87th Legislative Session Weekly Update | Friday, March 19, 2021
The FOUR Things to Know and ONE Thing to Do
Welcome to Across the Lawn, Issue 11.
The tenth week of the 87th Legislative Session has come to a close. Check out our one thing to do and four things to know.
Raise Your Hand Texas has a front-row seat to the 87th Legislature (we can see the Capitol across the south lawn). From our vantage point, public education policy issues have never been more important. This weekly session update will keep you informed and engaged.
The One Thing to Do
Educators are telling us it will take teachers – lots of skilled, well-trained teachers – to close the learning gaps sustained during the last year. But will those teachers be there when the districts start to hire? The pandemic didn’t create the challenges facing the teacher pipeline in Texas, but it has certainly made addressing that problem more urgent.
Our 10th episode of Intersect Ed, part of our legislative agenda series, examines the imperative to invest in and improve the teacher workforce in Texas. In it, Texas Education Commissioner Mike Morath and other education experts discuss the increased challenges facing schools due to the pandemic; how the state invests in developing teachers; and the need to shift cultural perceptions of one of our most valuable professions.
Four Things to Know:
1. Raise Your Hand Texas Releases Report on Texas’ Teacher Workforce
Texas’ teacher workforce, with over 368,000 teachers, plays one of the most important roles in our public education system. Effective teachers are central to student learning, emotional and physical well-being, and social development.
In order to study and ultimately help strengthen and improve how our state recruits, develops, and retains teachers, the Raise Your Hand Texas Foundation commissioned the University of Houston College of Education to prepare a comprehensive longitudinal analysis of Texas’ teacher workforce.
As noted in the report, over the past 10 years, the state has experienced vast transformations, including changes in demographic composition, developments in state and federal education policies, and shifts in both educator and student outcomes.
The report contains information on the purchasing power of average teacher salaries over time, data on what kind of students are most likely to have more inexperienced teachers, retention rate information for alternative certification versus university programs, and much more.
2. Senate Education Committee Holds First Hearing
The Senate Education Committee, chaired by Sen. Larry Taylor, held its first hearing of the 87th Legislative Session. The agenda contained six bills covering issues related to school counselors, school health advisory councils, and student transportation.
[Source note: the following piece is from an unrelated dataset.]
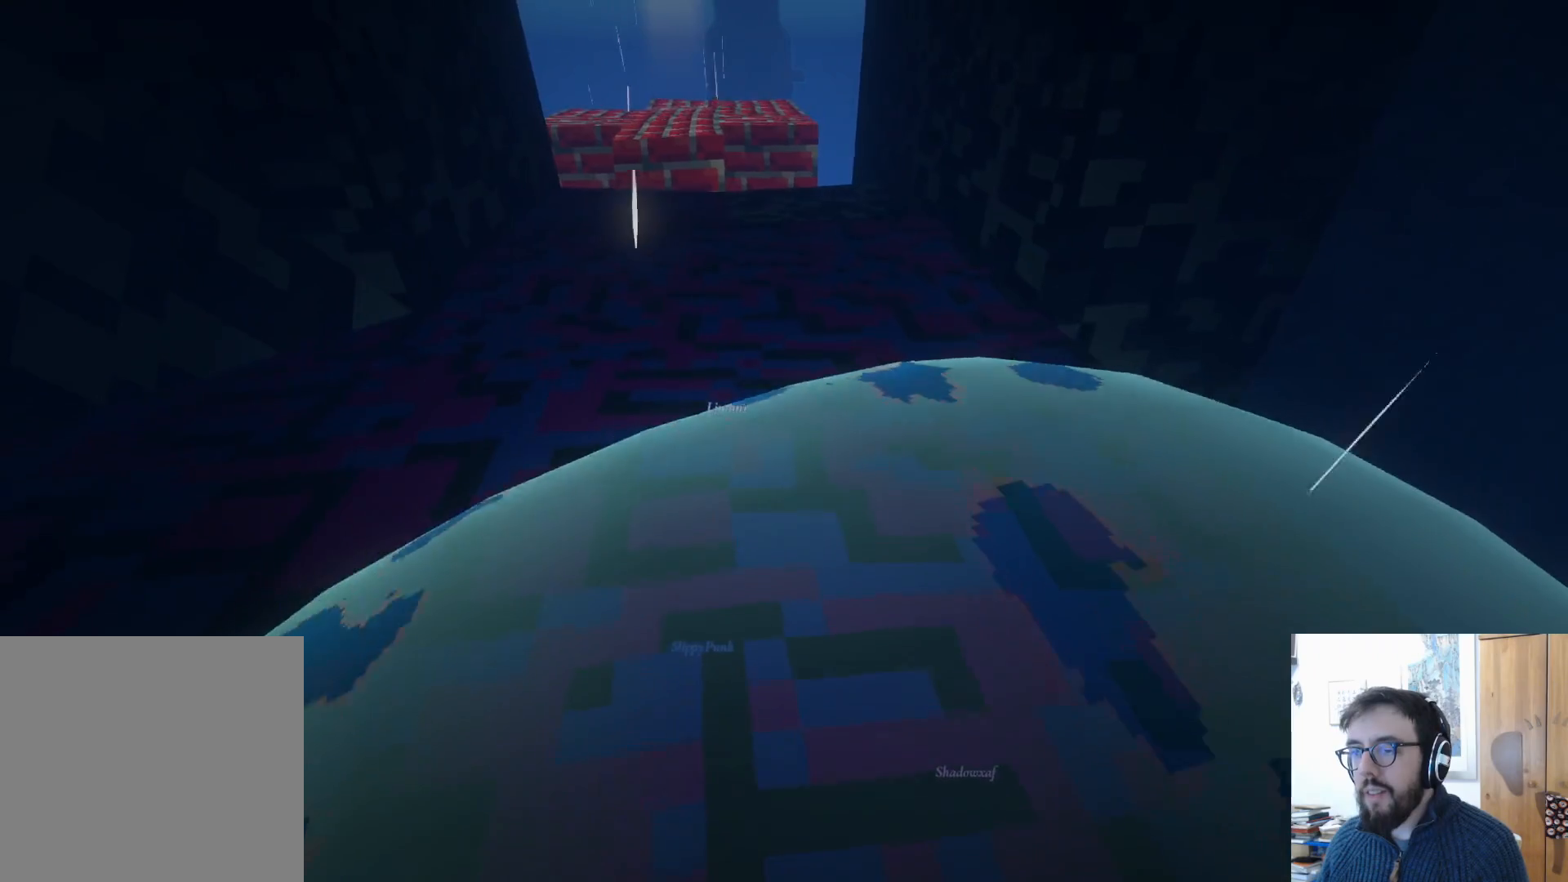
{"buttons": [], "left_stick": "up", "right_stick": "center", "events": [[200, "left_stick", "up"]]}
Prior to those discussions, Commissioner Mike Morath detailed the potential student learning loss due to the pandemic. Morath stated by the end of this school year, nearly half of students could be below grade level. Sen. Royce West questioned the Commissioner on when the almost $18 billion of federal stimulus for public education will be available and how it would be used. The Commissioner stated he has been talking to a lot of members to come up with those answers. Morath emphasized our state must make a four-to-five year commitment to addressing the pandemic learning loss.
3. Texans are Making Their Voice Heard on the Use of Federal Stimulus Funds for Public Education
This week Raise Your Hand Texas encouraged public education supporters across the state to reach out to their elected representatives and tell them to make sure federal stimulus dollars intended for public schools go to public schools.
Texas is set to receive almost $18 billion from the second and third round of stimulus funding. However, the initial $1.3 billion Texas received last spring did not result in any additional funds for our schools because the state swapped that federal aid for state aid to our schools.
Over the past few days, thousands of public education supporters have posted on social media, made phone calls, and sent emails asking lawmakers to ensure money intended for education stays in education. If you are interested in taking action on this important issue, use the hashtag #FundTxEdRecovery and click here to easily send an email and make a phone call to your elected representatives.
4. Thank you to Aliyya Swaby, public education reporter for The Texas Tribune
Raise Your Hand Texas would like to thank and congratulate Aliyya Swaby, the public education reporter for the Texas Tribune. For the last four years she has covered the Texas public education space with great detail and her stories have made the complexities of public education policy more understandable for all of us. She will be leaving the Tribune as of today. We look forward to seeing what she does next.
Upcoming Hearings: The House Public Education Committee will meet on Tuesday, March 23. The agenda includes HB 1525 by Rep. Huberty (the school finance “clean-up” bill for last legislative session’s HB 3).